Not that I am about to indict anyone for that, as I saw Star Wars Episode II: Attack of the Clones the first weekend it was out, and actually bought Clone Campaigns the day before.  I was a most eager consumer of both film and game.

For the veteran of Galactic Battlegrounds, Clone Campaigns is extremely accessible, with no major mechanical changes.  There is one change that has less of an impact than one might expect, and that is raising the maximum limit on units in play from 200 to 250.  In general, I believe, the limit only matters if the player sets it at 175 or less, and that the lower the limit, the tighter the constraints on strategy.  However, at 200 or above, the limit becomes, from most perspectives, infinity.  I find it unlikely that, at least when playing against computer opponents, a player will find it necessary to eliminate units to make room for those with a higher-priority purpose, such as getting rid of carbon collectors in favor of combat units.  In a sense, the larger force allowances in Clone Campaigns simply reinforces a principle already fully in evidence in the core game.

There are a lot of additions to the technologies that players can research, including giving previously rather passive buildings a new research role.  For example, defensive shield generators can become more robust and resilient, and even power cores, previously used solely to increase the efficiencies of activities around them and permit shield generators to function, can be enhanced when the owner reaches the higher levels of technology.  It is even possible for a power core to produce a power droid, which performs an identical role, though at lower strength and range, with the benefit of some mobility.

There is also an entirely new class of combat unit, the cruiser, produced at fortresses at the Tech 4 level.  Cruisers are a kind of aerial unit, frustratingly slow both in terms of movement and the rate of fire of the main batteries.  But when they get to the target and actually fire upon it, the potential for damage is massive.  Cruisers also have a habit of wrecking the area around the target as well, which means that a player should be very careful when employing them in concert with short-ranged ground units that might get caught in the blast area.

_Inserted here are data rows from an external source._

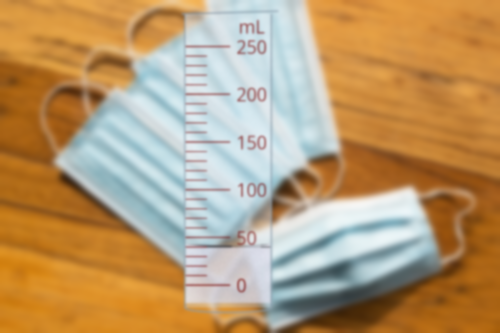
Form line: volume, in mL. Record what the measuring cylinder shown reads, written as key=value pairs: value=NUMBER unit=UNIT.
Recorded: value=40 unit=mL
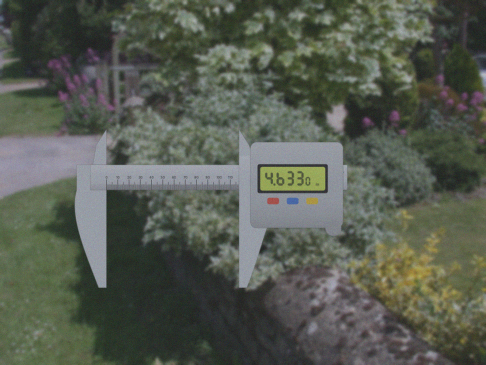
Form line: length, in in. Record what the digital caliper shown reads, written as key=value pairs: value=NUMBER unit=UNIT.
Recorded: value=4.6330 unit=in
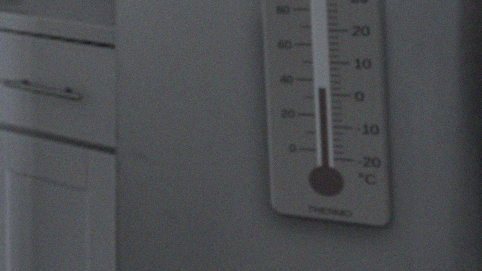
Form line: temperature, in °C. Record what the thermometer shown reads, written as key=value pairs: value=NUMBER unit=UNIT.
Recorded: value=2 unit=°C
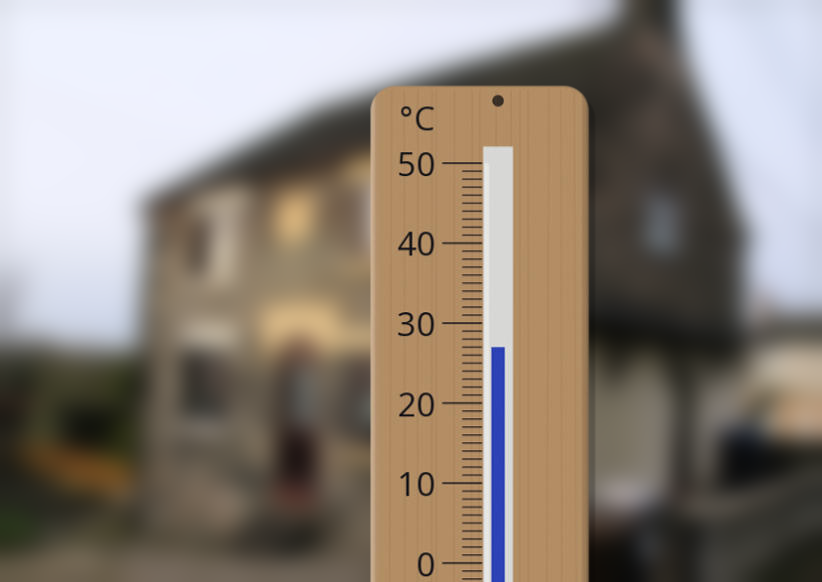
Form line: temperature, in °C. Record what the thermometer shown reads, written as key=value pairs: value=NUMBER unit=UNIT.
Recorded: value=27 unit=°C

Clone Campaigns introduces one completely new class of combatant, aggressive animals.  The Confederacy can breed them at their animal nurseries, Nexu specializing in attacking workers, Acklay for opposing enemy troopers, and the Reek, suited for demolishing buildings.

The Confederacy and Republic both have unique aerial units, produced at fortresses.  The Confederacy’s are the winged, insectoid Geonosian warriors, capable of engaging other air units, but really potent against ground troopers.  On the Republican side, fortresses produce Jedi starfighters, functional fighter bombers that shoot slowly, but fire a homing missile, and can benefit from research and upgrades geared toward Jedi knights and masters in general.

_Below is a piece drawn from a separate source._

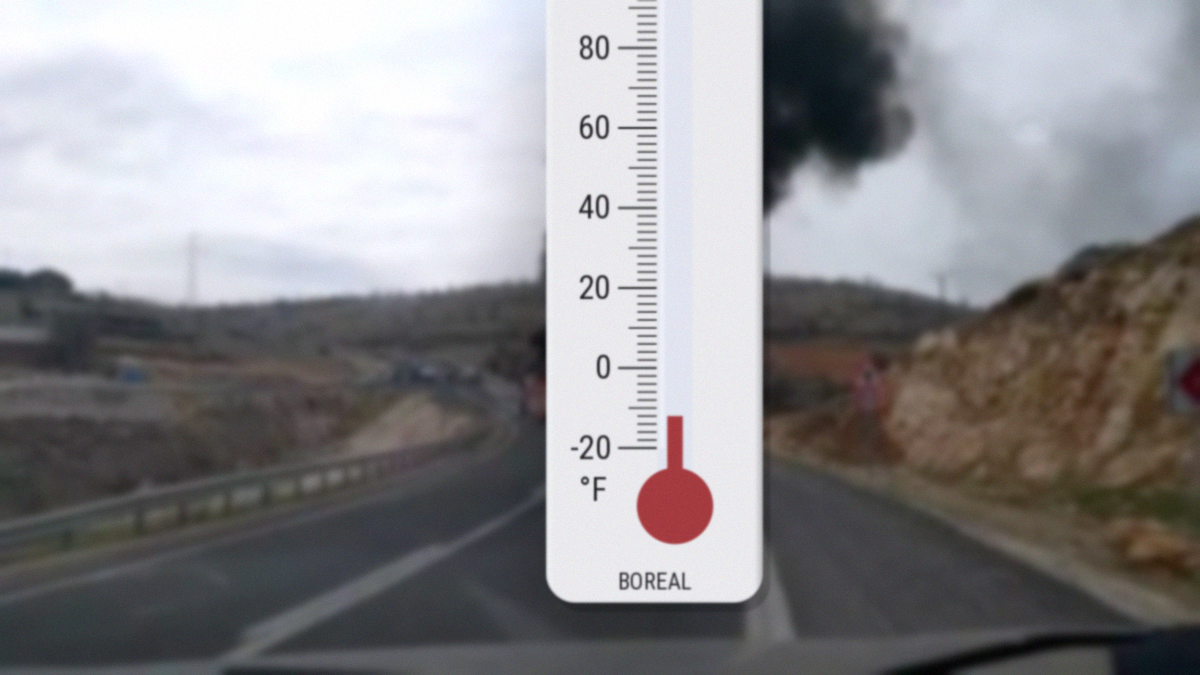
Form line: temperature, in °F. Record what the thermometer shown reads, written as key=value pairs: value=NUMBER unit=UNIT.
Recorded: value=-12 unit=°F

Veteran enthusiasts of the system should be aware from the beginning that Clone Campaigns is not to Galactic Battlegrounds what The Conquerors is to The Age of Kings.  That supplement introduces five new civilizations, one very important new rule-----for reseeding farms-----and numerous new capabilities and units for the original nations, in all a highly important package of refinements.

Clone Campaigns cannot aim for the same level of improvement, to start with because most of the truly vital enhancements were incorporated into Galactic Battlegrounds in the first place.  Additionally, the Star Wars supplement adds just two new nations.  Then again, the real world offers plenty of opportunity for new civilizations even after The Conquerors; I would love to see the medieval Russians, Incans and perhaps an African empire, such as Ghana or the Ashanti, added to the mix.  On the other hand, for all the multi-species glory of the Star Wars galaxy, the five movies so far have produced relatively few additional candidates for its game.  Some fans might want to see the Ewoks, but I doubt there is a groundswell for the Jawas.

Even with these limitations in mind, Clone Campaigns is a good addition to Star Wars Galactic Battlegrounds.  It does serve the movie by expanding the game environment to include the settings and sides of the two most recent movies, and from the purely gaming perspective, it is a enhancement, albeit a relatively modest one.